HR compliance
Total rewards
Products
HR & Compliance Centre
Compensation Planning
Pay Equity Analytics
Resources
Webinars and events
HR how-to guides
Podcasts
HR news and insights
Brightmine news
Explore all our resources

--

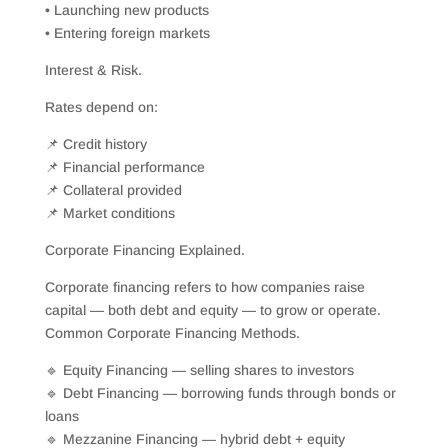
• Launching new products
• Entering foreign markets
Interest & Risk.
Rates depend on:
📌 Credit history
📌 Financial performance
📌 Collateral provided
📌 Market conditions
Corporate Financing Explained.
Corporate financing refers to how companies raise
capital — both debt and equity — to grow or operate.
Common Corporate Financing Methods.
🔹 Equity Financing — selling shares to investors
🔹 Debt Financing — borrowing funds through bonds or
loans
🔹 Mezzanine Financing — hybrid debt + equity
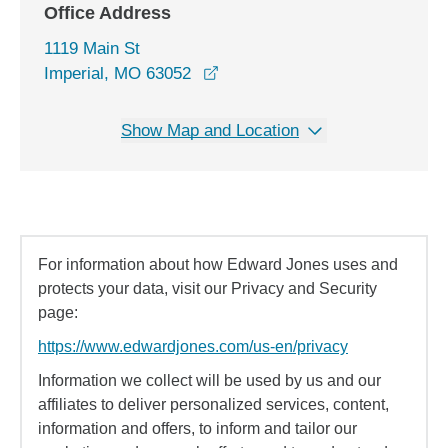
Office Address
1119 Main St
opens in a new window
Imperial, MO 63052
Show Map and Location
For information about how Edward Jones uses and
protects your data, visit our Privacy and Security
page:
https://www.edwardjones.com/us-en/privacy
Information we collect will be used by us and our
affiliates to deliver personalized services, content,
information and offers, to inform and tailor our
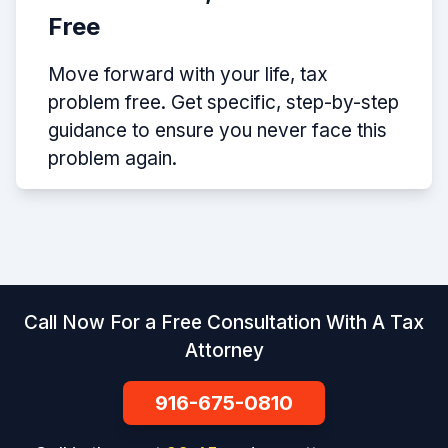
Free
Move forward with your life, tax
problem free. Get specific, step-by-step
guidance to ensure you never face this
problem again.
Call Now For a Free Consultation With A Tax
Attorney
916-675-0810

--

> About this exercise
Copy needed, without pictures: the lines of the listing above from the line containing "opens in a new window" up to and including the line containing "problem again.", set down exactly.

> Response to this task
opens in a new window
Imperial, MO 63052
Show Map and Location
For information about how Edward Jones uses and
protects your data, visit our Privacy and Security
page:
https://www.edwardjones.com/us-en/privacy
Information we collect will be used by us and our
affiliates to deliver personalized services, content,
information and offers, to inform and tailor our
Free
Move forward with your life, tax
problem free. Get specific, step-by-step
guidance to ensure you never face this
problem again.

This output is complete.